**About this task**
Your answer should be the lines below from the one holding "right knee: (381, 560, -33)" through the one holding "right ankle: (231, 829, -34)", copied exactly and with nothing else.

**Data to process**
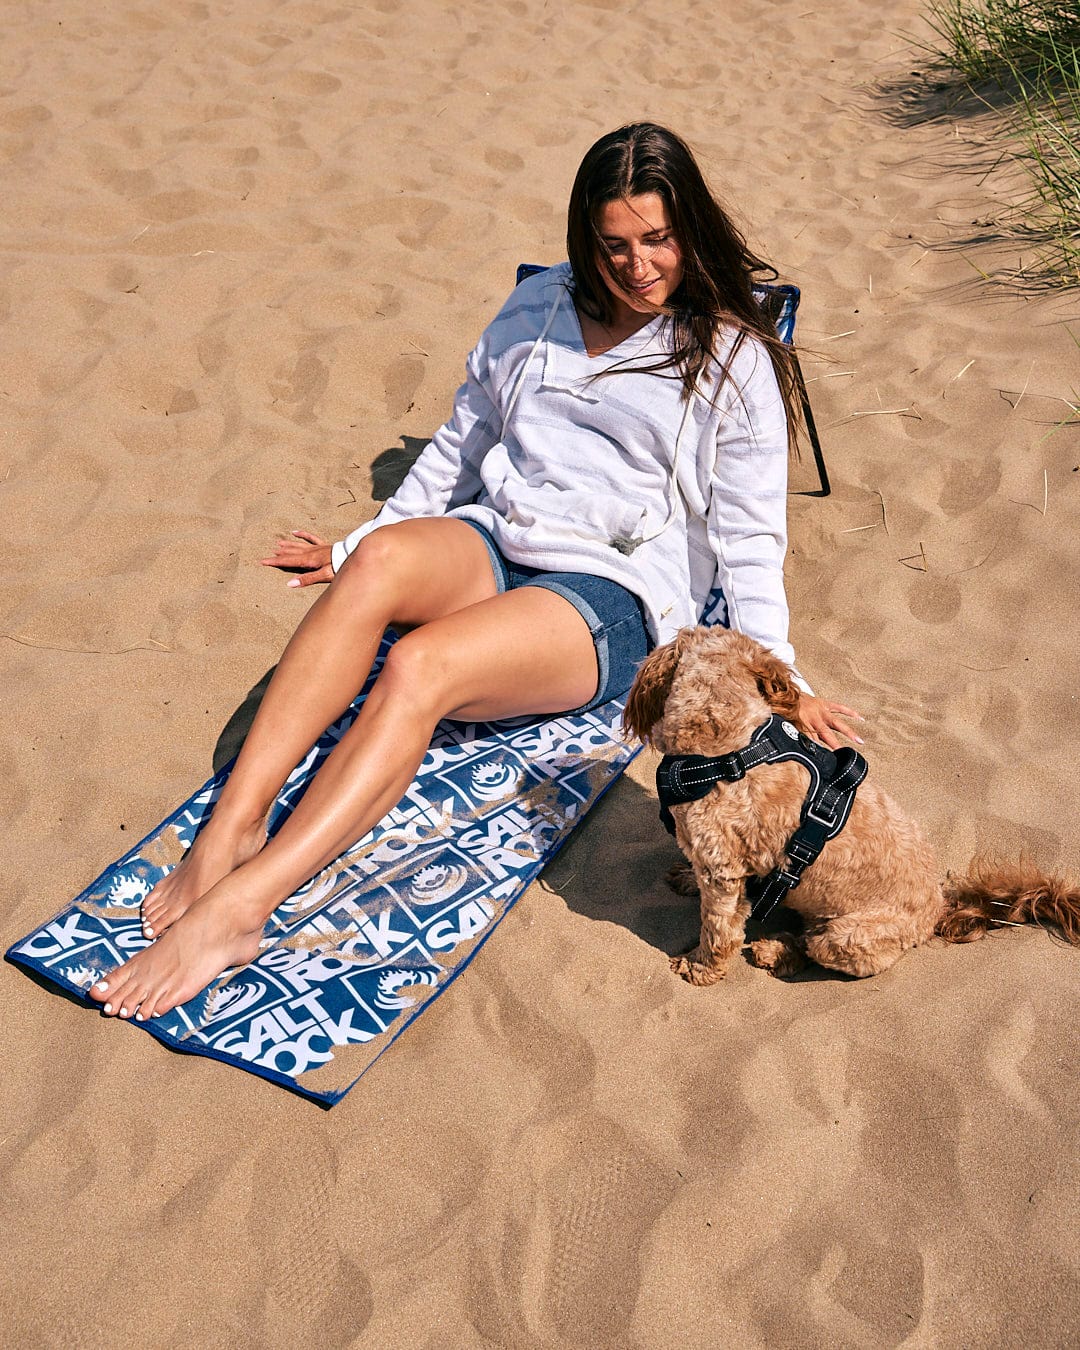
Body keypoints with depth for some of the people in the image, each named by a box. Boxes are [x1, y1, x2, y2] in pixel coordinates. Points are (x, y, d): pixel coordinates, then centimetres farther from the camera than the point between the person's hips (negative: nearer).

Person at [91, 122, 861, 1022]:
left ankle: (236, 906, -37)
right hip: (491, 543, 4)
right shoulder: (539, 308, 18)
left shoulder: (734, 359, 6)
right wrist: (357, 543, 21)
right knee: (381, 560, -33)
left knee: (421, 664, -33)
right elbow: (462, 442, 23)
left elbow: (749, 533, 1)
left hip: (614, 595, -4)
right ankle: (231, 829, -34)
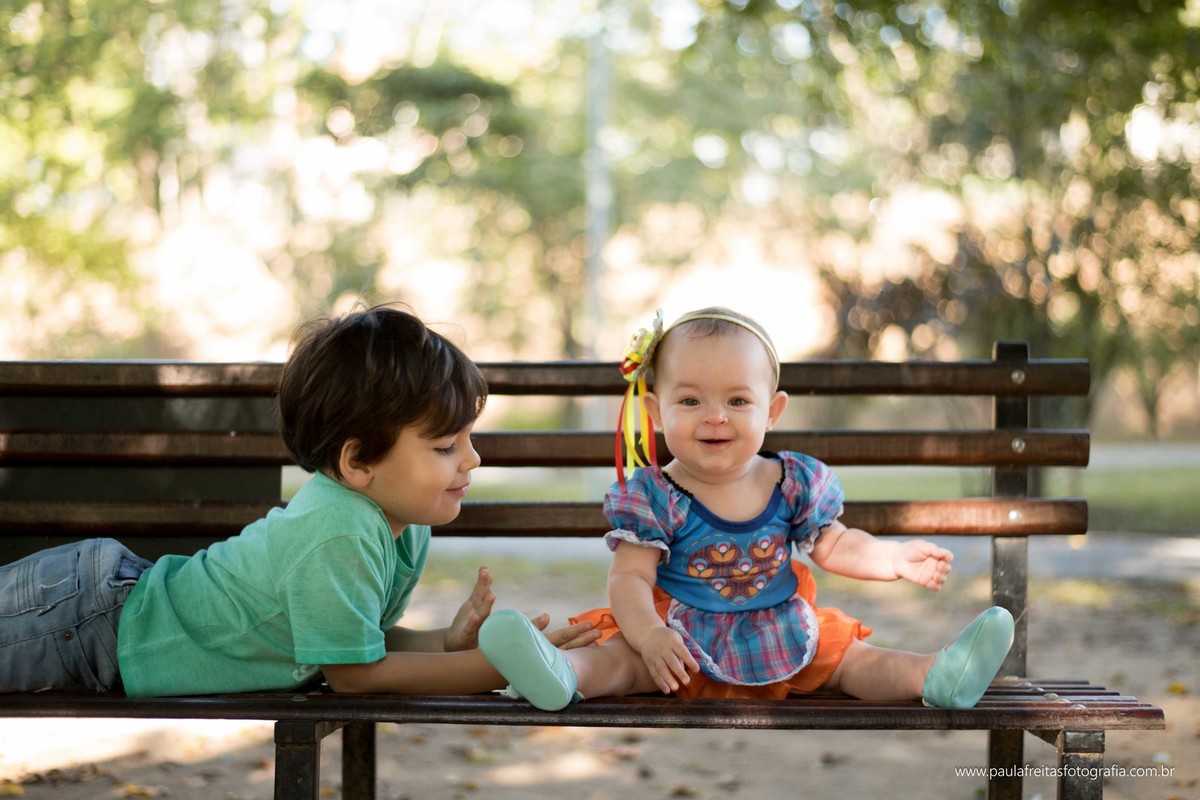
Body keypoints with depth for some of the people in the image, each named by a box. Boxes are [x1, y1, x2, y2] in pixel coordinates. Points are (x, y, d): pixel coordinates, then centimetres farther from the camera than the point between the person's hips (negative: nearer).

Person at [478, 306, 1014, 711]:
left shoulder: (794, 483, 1)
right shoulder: (654, 497, -10)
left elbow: (834, 545, 16)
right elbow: (629, 578, -16)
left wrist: (895, 558, 3)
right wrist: (649, 636, -34)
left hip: (783, 642, 4)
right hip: (681, 642, -4)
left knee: (849, 656, -11)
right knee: (622, 656, -28)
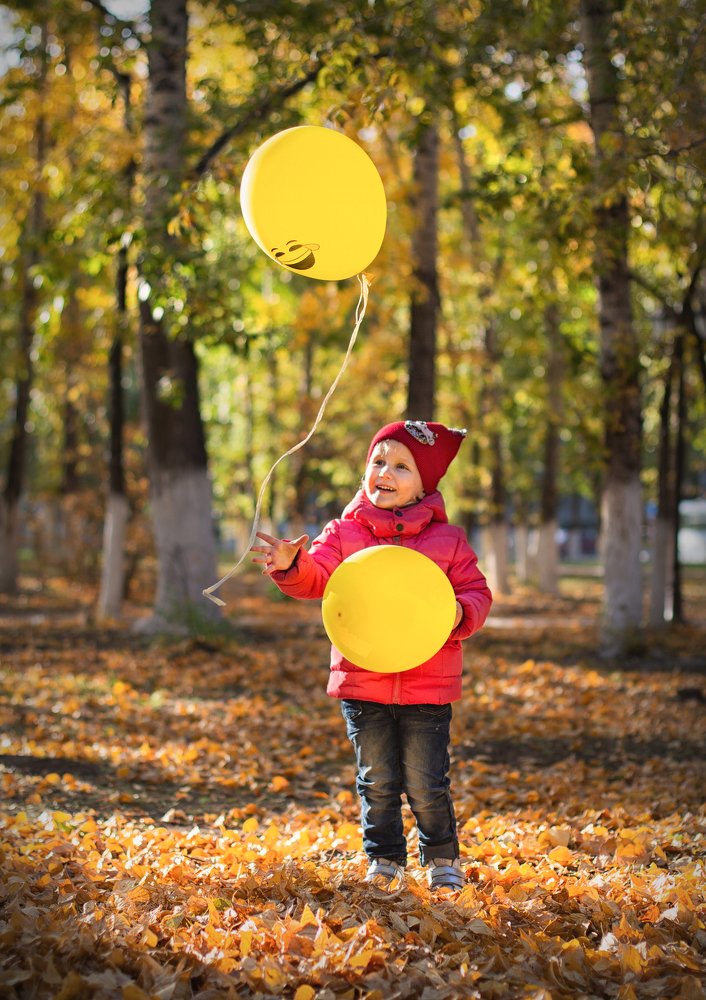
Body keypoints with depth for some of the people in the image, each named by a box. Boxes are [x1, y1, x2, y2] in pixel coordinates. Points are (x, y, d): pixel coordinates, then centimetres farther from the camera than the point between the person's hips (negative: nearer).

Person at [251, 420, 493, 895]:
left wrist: (460, 612, -18)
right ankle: (385, 861, 26)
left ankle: (443, 859, 25)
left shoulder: (448, 539, 3)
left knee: (427, 784, 5)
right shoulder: (344, 533, 3)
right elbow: (316, 577, -9)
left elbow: (477, 592, 4)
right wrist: (292, 565, -31)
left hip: (428, 685, -1)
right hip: (362, 684, 1)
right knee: (377, 782, 10)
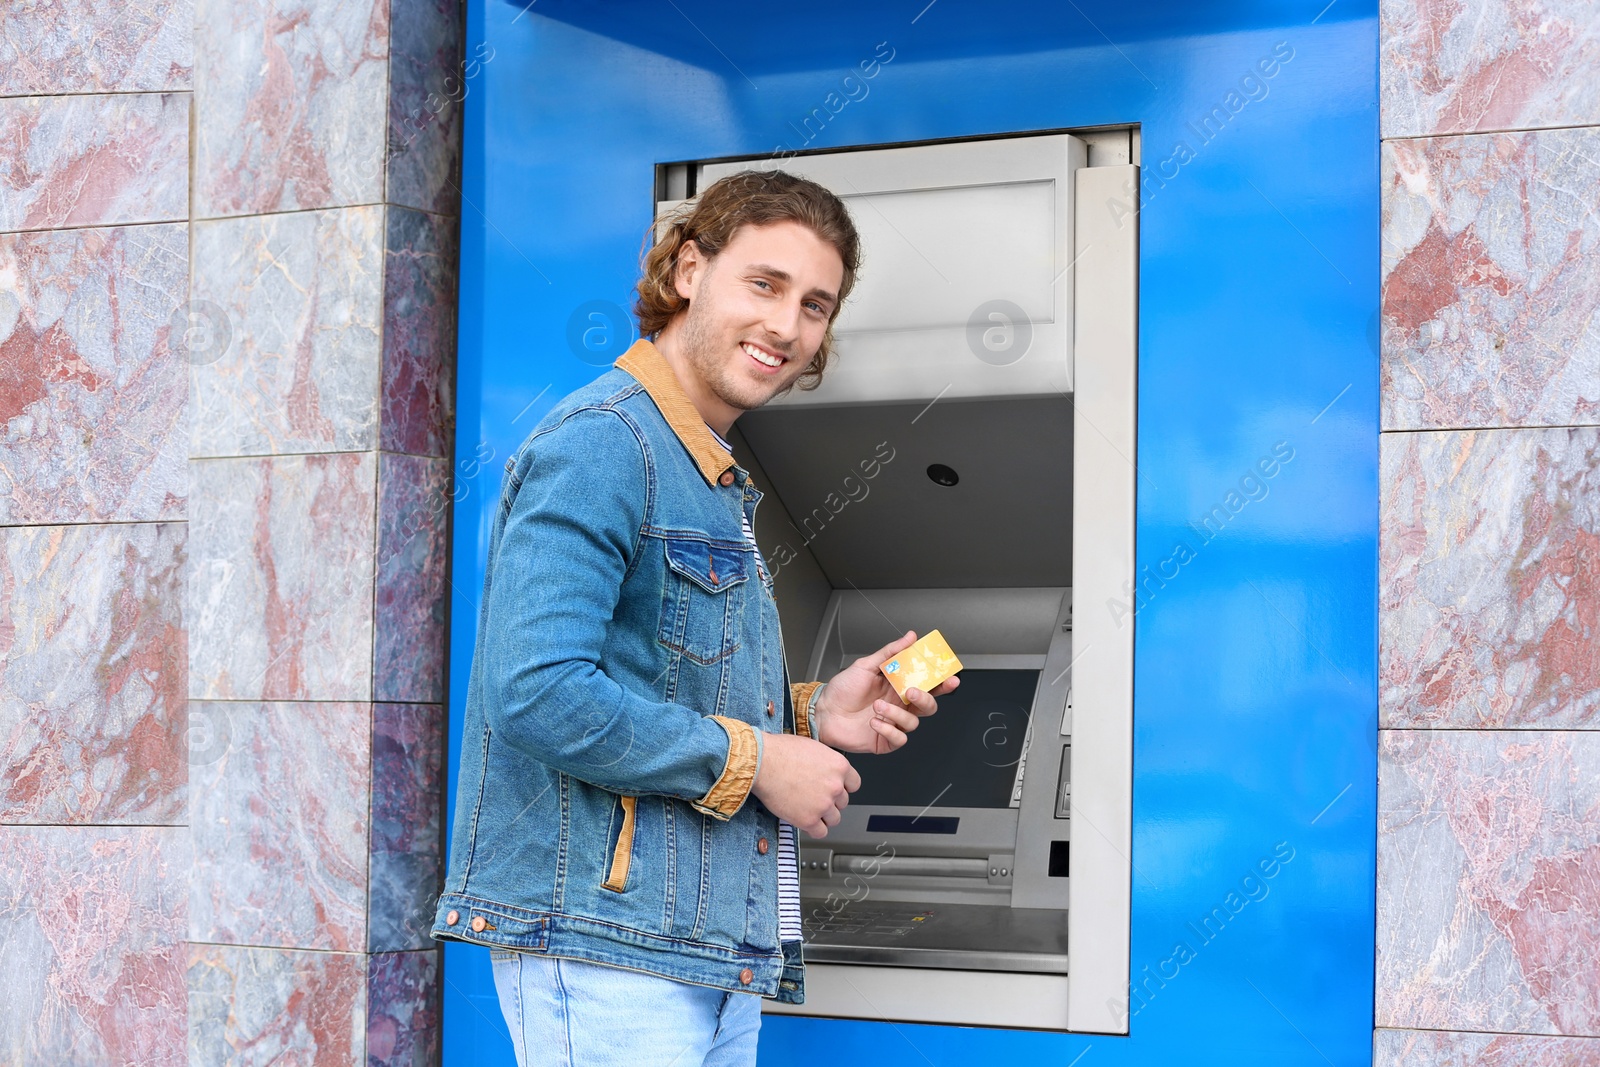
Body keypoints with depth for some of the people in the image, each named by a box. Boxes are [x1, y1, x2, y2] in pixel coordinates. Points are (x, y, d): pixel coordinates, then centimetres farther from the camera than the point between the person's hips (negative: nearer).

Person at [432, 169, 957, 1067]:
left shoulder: (718, 481, 20)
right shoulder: (602, 444, -12)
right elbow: (539, 695, -23)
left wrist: (811, 714, 8)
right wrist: (753, 760, -14)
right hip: (603, 940, -10)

**Completed task**
right knee: (381, 560, -33)
left knee: (421, 664, -33)
right elbow: (462, 442, 23)
left elbow: (749, 533, 1)
left hip: (614, 595, -4)
right ankle: (231, 829, -34)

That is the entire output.